973 views Asked by At

I'm using this script in order to remove Stop-Words in Perl, I'm running on Windows and I could not find compatible version of:

Lingua::EN::StopWordList
Lingua::StopWords qw(getStopWords)

I have an array of Stop-Words but once I use the REGEX below, I loss critical white-space that causes words to clash.
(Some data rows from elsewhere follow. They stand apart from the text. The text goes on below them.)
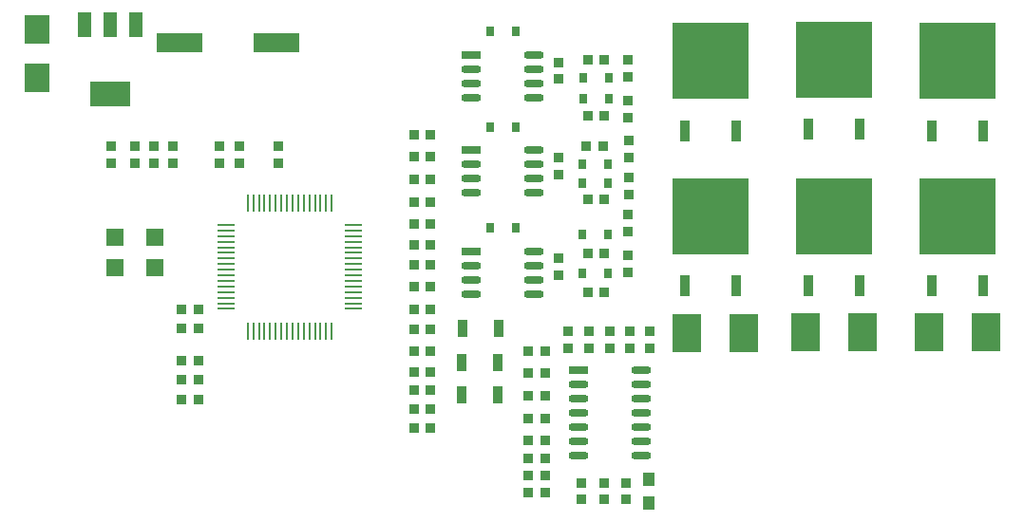
<source format=gbr>
G04*
G04 #@! TF.GenerationSoftware,Altium Limited,Altium Designer,22.4.2 (48)*
G04*
G04 Layer_Color=8421504*
%FSLAX44Y44*%
%MOMM*%
G71*
G04*
G04 #@! TF.SameCoordinates,66DA3E34-DB1B-427B-9A16-6C510F1B548E*
G04*
G04*
G04 #@! TF.FilePolarity,Positive*
G04*
G01*
G75*
%ADD20R,0.9000X0.9000*%
%ADD21O,1.8000X0.6500*%
%ADD22R,1.8000X0.6500*%
%ADD23R,0.7000X0.8500*%
%ADD24R,0.9000X0.9000*%
%ADD25R,1.0000X1.2000*%
%ADD26R,0.9000X1.6000*%
%ADD27R,0.2800X1.5000*%
%ADD28R,1.5000X0.2800*%
%ADD29R,1.5000X1.6000*%
%ADD30R,2.5000X3.4000*%
%ADD31R,0.9500X1.9000*%
%ADD32R,6.8000X6.9000*%
%ADD33R,4.1000X1.8000*%
%ADD34R,1.2000X2.2000*%
%ADD35R,3.6000X2.2000*%
%ADD36R,2.3000X2.5000*%
D20*
X401000Y526500D02*
D03*
Y511500D02*
D03*
Y664500D02*
D03*
Y649500D02*
D03*
Y628500D02*
D03*
Y613500D02*
D03*
X400000Y287500D02*
D03*
Y272500D02*
D03*
X380000D02*
D03*
Y287500D02*
D03*
X360000D02*
D03*
Y272500D02*
D03*
X90000Y587500D02*
D03*
Y572500D02*
D03*
X55000D02*
D03*
Y587500D02*
D03*
X37000Y572500D02*
D03*
Y587500D02*
D03*
X-4000Y572500D02*
D03*
Y587500D02*
D03*
X-21000Y572500D02*
D03*
Y587500D02*
D03*
X-38000Y572500D02*
D03*
Y587500D02*
D03*
X-59000D02*
D03*
Y572500D02*
D03*
X385000Y407500D02*
D03*
Y422500D02*
D03*
X403000Y407500D02*
D03*
Y422500D02*
D03*
X421000D02*
D03*
Y407500D02*
D03*
X367000D02*
D03*
Y422500D02*
D03*
X348000D02*
D03*
Y407500D02*
D03*
X340000Y487500D02*
D03*
Y472500D02*
D03*
X401000Y475500D02*
D03*
Y490500D02*
D03*
X402000Y559500D02*
D03*
Y544500D02*
D03*
Y592500D02*
D03*
Y577500D02*
D03*
X340000Y577500D02*
D03*
Y562500D02*
D03*
Y662500D02*
D03*
Y647500D02*
D03*
D21*
X413000Y311900D02*
D03*
Y324600D02*
D03*
Y337300D02*
D03*
Y350000D02*
D03*
Y362700D02*
D03*
Y375400D02*
D03*
Y388100D02*
D03*
X357000Y311900D02*
D03*
Y324600D02*
D03*
Y337300D02*
D03*
Y350000D02*
D03*
Y362700D02*
D03*
Y375400D02*
D03*
X318000Y630950D02*
D03*
Y643650D02*
D03*
Y656350D02*
D03*
Y669050D02*
D03*
X262000Y630950D02*
D03*
Y643650D02*
D03*
Y656350D02*
D03*
Y481350D02*
D03*
Y468650D02*
D03*
Y455950D02*
D03*
X318000Y494050D02*
D03*
Y481350D02*
D03*
Y468650D02*
D03*
Y455950D02*
D03*
X262000Y571350D02*
D03*
Y558650D02*
D03*
Y545950D02*
D03*
X318000Y584050D02*
D03*
Y571350D02*
D03*
Y558650D02*
D03*
Y545950D02*
D03*
D22*
X357000Y388100D02*
D03*
X262000Y669050D02*
D03*
Y494050D02*
D03*
Y584050D02*
D03*
D23*
X360500Y555000D02*
D03*
X383500D02*
D03*
X360500Y509000D02*
D03*
X383500D02*
D03*
X360500Y474000D02*
D03*
X383500D02*
D03*
X301500Y605000D02*
D03*
X278500D02*
D03*
X301500Y515000D02*
D03*
X278500D02*
D03*
X360500Y572000D02*
D03*
X383500D02*
D03*
X361500Y630000D02*
D03*
X384500D02*
D03*
X361500Y649000D02*
D03*
X384500D02*
D03*
X301500Y690000D02*
D03*
X278500D02*
D03*
D24*
X365500Y492000D02*
D03*
X380500D02*
D03*
X312500Y405000D02*
D03*
X327500D02*
D03*
X312500Y385000D02*
D03*
X327500D02*
D03*
Y365000D02*
D03*
X312500D02*
D03*
Y345000D02*
D03*
X327500D02*
D03*
X312500Y325000D02*
D03*
X327500D02*
D03*
X327500Y309000D02*
D03*
X312500D02*
D03*
X327500Y294000D02*
D03*
X312500D02*
D03*
Y279000D02*
D03*
X327500D02*
D03*
X210500Y336000D02*
D03*
X225500D02*
D03*
X210500Y353000D02*
D03*
X225500D02*
D03*
X210500Y370000D02*
D03*
X225500D02*
D03*
X210500Y386000D02*
D03*
X225500D02*
D03*
X210500Y405000D02*
D03*
X225500D02*
D03*
X210500Y424000D02*
D03*
X225500D02*
D03*
Y442000D02*
D03*
X210500D02*
D03*
X225500Y462000D02*
D03*
X210500D02*
D03*
X225500Y482000D02*
D03*
X210500D02*
D03*
Y500000D02*
D03*
X225500D02*
D03*
X210500Y518000D02*
D03*
X225500D02*
D03*
X210500Y538000D02*
D03*
X225500D02*
D03*
X210500Y558000D02*
D03*
X225500D02*
D03*
X210500Y578000D02*
D03*
X225500D02*
D03*
X210500Y598000D02*
D03*
X225500D02*
D03*
X3500Y396000D02*
D03*
X18500D02*
D03*
Y379000D02*
D03*
X3500D02*
D03*
X18500Y362000D02*
D03*
X3500D02*
D03*
X18500Y425000D02*
D03*
X3500D02*
D03*
Y442000D02*
D03*
X18500D02*
D03*
X365500Y457000D02*
D03*
X380500D02*
D03*
X365500Y540000D02*
D03*
X380500D02*
D03*
X364500Y588000D02*
D03*
X379500D02*
D03*
X365500Y615000D02*
D03*
X380500D02*
D03*
Y665000D02*
D03*
X365500D02*
D03*
D25*
X420000Y269500D02*
D03*
Y290500D02*
D03*
D26*
X286000Y425000D02*
D03*
X254000D02*
D03*
X285000Y395000D02*
D03*
X253000D02*
D03*
X285000Y366000D02*
D03*
X253000D02*
D03*
D27*
X62500Y537000D02*
D03*
X67500D02*
D03*
X72500D02*
D03*
X77500D02*
D03*
X82500D02*
D03*
X87500D02*
D03*
X92500D02*
D03*
X97500D02*
D03*
X102500D02*
D03*
X107500D02*
D03*
X112500D02*
D03*
X117500D02*
D03*
X122500D02*
D03*
X127500D02*
D03*
X132500D02*
D03*
X137500D02*
D03*
Y423000D02*
D03*
X132500D02*
D03*
X127500D02*
D03*
X122500D02*
D03*
X117500D02*
D03*
X112500D02*
D03*
X107500D02*
D03*
X102500D02*
D03*
X97500D02*
D03*
X92500D02*
D03*
X87500D02*
D03*
X82500D02*
D03*
X77500D02*
D03*
X72500D02*
D03*
X67500D02*
D03*
X62500D02*
D03*
D28*
X157000Y517500D02*
D03*
Y512500D02*
D03*
Y507500D02*
D03*
Y502500D02*
D03*
Y497500D02*
D03*
Y492500D02*
D03*
Y487500D02*
D03*
Y482500D02*
D03*
Y477500D02*
D03*
Y472500D02*
D03*
Y467500D02*
D03*
Y462500D02*
D03*
Y457500D02*
D03*
Y452500D02*
D03*
Y447500D02*
D03*
Y442500D02*
D03*
X43000D02*
D03*
Y447500D02*
D03*
Y452500D02*
D03*
Y457500D02*
D03*
Y462500D02*
D03*
Y467500D02*
D03*
Y472500D02*
D03*
Y477500D02*
D03*
Y482500D02*
D03*
Y487500D02*
D03*
Y492500D02*
D03*
Y497500D02*
D03*
Y502500D02*
D03*
Y507500D02*
D03*
Y512500D02*
D03*
Y517500D02*
D03*
D29*
X-20500Y506000D02*
D03*
X-55500D02*
D03*
X-20500Y479000D02*
D03*
X-55500D02*
D03*
D30*
X720500Y422000D02*
D03*
X669500D02*
D03*
X610500D02*
D03*
X559500D02*
D03*
X504500Y421000D02*
D03*
X453500D02*
D03*
D31*
X452000Y463000D02*
D03*
X498000D02*
D03*
X452000Y601500D02*
D03*
X498000D02*
D03*
X608000Y463000D02*
D03*
X562000D02*
D03*
X608000Y603000D02*
D03*
X562000D02*
D03*
X718000Y463000D02*
D03*
X672000D02*
D03*
X718000Y601500D02*
D03*
X672000D02*
D03*
D32*
X475000Y525000D02*
D03*
Y663500D02*
D03*
X585000Y525000D02*
D03*
Y665000D02*
D03*
X695000Y525000D02*
D03*
Y663500D02*
D03*
D33*
X1500Y680000D02*
D03*
X88500D02*
D03*
D34*
X-37000Y696000D02*
D03*
X-60000D02*
D03*
X-83000D02*
D03*
D35*
X-60000Y634000D02*
D03*
D36*
X-124995Y648499D02*
D03*
Y691499D02*
D03*
M02*

</source>
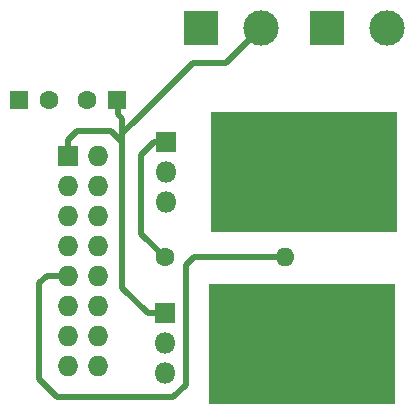
<source format=gbr>
G04 #@! TF.FileFunction,Copper,L2,Bot,Signal*
%FSLAX46Y46*%
G04 Gerber Fmt 4.6, Leading zero omitted, Abs format (unit mm)*
G04 Created by KiCad (PCBNEW 4.0.4-stable) date 03/17/18 20:15:35*
%MOMM*%
%LPD*%
G01*
G04 APERTURE LIST*
%ADD10C,0.100000*%
%ADD11C,0.600000*%
%ADD12C,1.600000*%
%ADD13O,1.600000X1.600000*%
%ADD14R,2.999740X2.999740*%
%ADD15C,2.999740*%
%ADD16O,1.727200X1.727200*%
%ADD17R,1.727200X1.727200*%
%ADD18R,1.600000X1.600000*%
%ADD19C,3.500000*%
%ADD20R,1.800000X1.800000*%
%ADD21O,1.800000X1.800000*%
%ADD22R,15.800000X10.200000*%
%ADD23C,0.500000*%
G04 APERTURE END LIST*
D10*
D11*
X143830000Y-114250000D03*
X145830000Y-114250000D03*
X147830000Y-114250000D03*
X149830000Y-114250000D03*
X151830000Y-114250000D03*
X153830000Y-114250000D03*
X155830000Y-114250000D03*
X157830000Y-114250000D03*
X143830000Y-116250000D03*
X145830000Y-116250000D03*
X147830000Y-116250000D03*
X149830000Y-116250000D03*
X151830000Y-116250000D03*
X153830000Y-116250000D03*
X157830000Y-116250000D03*
X143830000Y-118250000D03*
X145830000Y-118250000D03*
X147830000Y-118250000D03*
X149830000Y-118250000D03*
X151830000Y-118250000D03*
X143830000Y-120250000D03*
X145830000Y-120250000D03*
X147830000Y-120250000D03*
X149830000Y-120250000D03*
X151830000Y-120250000D03*
X153830000Y-120250000D03*
X157830000Y-120250000D03*
X143830000Y-122250000D03*
X145830000Y-122250000D03*
X147830000Y-122250000D03*
X149830000Y-122250000D03*
X151830000Y-122250000D03*
X153830000Y-122250000D03*
X155830000Y-122250000D03*
X157830000Y-122250000D03*
X157830000Y-107690000D03*
X155830000Y-107690000D03*
X153830000Y-107690000D03*
X151830000Y-107690000D03*
X149830000Y-107690000D03*
X147830000Y-107690000D03*
X145830000Y-107690000D03*
X143830000Y-107690000D03*
X157830000Y-105690000D03*
X153830000Y-105690000D03*
X151830000Y-105690000D03*
X149830000Y-105690000D03*
X147830000Y-105690000D03*
X145830000Y-105690000D03*
X143830000Y-105690000D03*
X151830000Y-103690000D03*
X149830000Y-103690000D03*
X147830000Y-103690000D03*
X145830000Y-103690000D03*
X143830000Y-103690000D03*
X157830000Y-101690000D03*
X153830000Y-101690000D03*
X151830000Y-101690000D03*
X149830000Y-101690000D03*
X147830000Y-101690000D03*
X145830000Y-101690000D03*
X143830000Y-101690000D03*
X157830000Y-99690000D03*
X155830000Y-99690000D03*
X153830000Y-99690000D03*
X151830000Y-99690000D03*
X149830000Y-99690000D03*
X147830000Y-99690000D03*
X145830000Y-99690000D03*
D12*
X139070000Y-110910000D03*
D13*
X149230000Y-110910000D03*
D14*
X142190000Y-91480000D03*
D15*
X147270000Y-91480000D03*
D14*
X152810000Y-91500000D03*
D15*
X157890000Y-91500000D03*
D11*
X143830000Y-99690000D03*
D16*
X133460000Y-120110000D03*
X130920000Y-120110000D03*
X133460000Y-117570000D03*
X130920000Y-117570000D03*
X133460000Y-115030000D03*
X130920000Y-115030000D03*
X133460000Y-112490000D03*
X130920000Y-112490000D03*
D17*
X130920000Y-102330000D03*
D16*
X133460000Y-102330000D03*
X130920000Y-104870000D03*
X133460000Y-104870000D03*
X130920000Y-107410000D03*
X133460000Y-107410000D03*
X130920000Y-109950000D03*
X133460000Y-109950000D03*
D18*
X126770000Y-97590000D03*
D12*
X129270000Y-97590000D03*
D18*
X135010000Y-97590000D03*
D12*
X132510000Y-97590000D03*
D19*
X155880000Y-103660000D03*
D20*
X139220000Y-101120000D03*
D21*
X139220000Y-103660000D03*
X139220000Y-106200000D03*
D22*
X150845000Y-103695000D03*
D19*
X155750000Y-118210000D03*
D20*
X139090000Y-115670000D03*
D21*
X139090000Y-118210000D03*
X139090000Y-120750000D03*
D22*
X150715000Y-118245000D03*
D23*
X135088000Y-97536000D02*
X135088000Y-98789370D01*
X135088000Y-98789370D02*
X135490000Y-99191370D01*
X135490000Y-99191370D02*
X135490000Y-100420000D01*
X135490000Y-101180000D02*
X135490000Y-100420000D01*
X135490000Y-100420000D02*
X136570000Y-99340000D01*
X136570000Y-99340000D02*
X138160000Y-97750000D01*
X138160000Y-97680000D02*
X138160000Y-97750000D01*
X138230000Y-97680000D02*
X138160000Y-97680000D01*
X138260000Y-97650000D02*
X138230000Y-97680000D01*
X139940000Y-95970000D02*
X141440000Y-94470000D01*
X138160000Y-97750000D02*
X139940000Y-95970000D01*
X141440000Y-94470000D02*
X144280000Y-94470000D01*
X135490000Y-113470000D02*
X135490000Y-101180000D01*
X131636400Y-100250000D02*
X134560000Y-100250000D01*
X134560000Y-100250000D02*
X135490000Y-101180000D01*
X130920000Y-102330000D02*
X130920000Y-100966400D01*
X130920000Y-100966400D02*
X131636400Y-100250000D01*
X139090000Y-115670000D02*
X137690000Y-115670000D01*
X137690000Y-115670000D02*
X135490000Y-113470000D01*
X144280000Y-94470000D02*
X147270000Y-91480000D01*
X129980000Y-122770000D02*
X139820000Y-122770000D01*
X128495000Y-121285000D02*
X129980000Y-122770000D01*
X141520000Y-110910000D02*
X149230000Y-110910000D01*
X140840000Y-111590000D02*
X141520000Y-110910000D01*
X140840000Y-121750000D02*
X140840000Y-111590000D01*
X139820000Y-122770000D02*
X140840000Y-121750000D01*
X128495000Y-121285000D02*
X128440000Y-121230000D01*
X129080000Y-112490000D02*
X130920000Y-112490000D01*
X128440000Y-113130000D02*
X129080000Y-112490000D01*
X128440000Y-121230000D02*
X128440000Y-113130000D01*
X128495000Y-121285000D02*
X128480000Y-121270000D01*
X139220000Y-101120000D02*
X138180000Y-101120000D01*
X137080000Y-108920000D02*
X139070000Y-110910000D01*
X137080000Y-102220000D02*
X137080000Y-108920000D01*
X138180000Y-101120000D02*
X137080000Y-102220000D01*
M02*

</source>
Note that the every word in the Stop-Word array has two spaces, one on the right and one on the left.

How can I remove Stop-Words efficiently without losing crucial white-spaces?

use strict;
use warnings;
use utf8;
use IO::File;
use String::Util 'trim';

my $inFile = "C:\\Users\\David\\Downloads\\InfoRet\\Explore the ways to get better grades.txt";
my $inFh = new IO::File $inFile, "r";
my $lineNum = 0;
my $line = undef;
my $loc = undef;
my $str = undef;

my @stopList = (" the ", " a ", " an ", " of ", " and ", " on ", " in ", " by ", " with ", " at ", " after ", " into ", " their ", " is ",  " that ", " they ", " for ", " to ", " it ", " them ", " which ");

for(my $i = 1; $i <= 4; $i++) {
    <$inFh>
}

while($line = <$inFh>) {
    $lineNum++;
    chomp $line;
    $line =~ s/[\$#@~!&*()\[\];.,:?^`\\\/]+//g;

    for my $planet (@stopList) {
        $loc = index($line, $planet);
        if($loc!=(-1)) {
            #$line =~ s/$str//g;
            $line =~ s/$planet//g;
        }
    }
    print "$line\n";
}
1

There are 1 answers

0
mpapec On BEST ANSWER
my @stopList = ("the", "a", "an", "of", ..);
my ($rx) = map qr/(?:$_)/, join "|", map qr/\b\Q$_\E\b/, @stopList;

and later,

$line =~ s/$rx//g;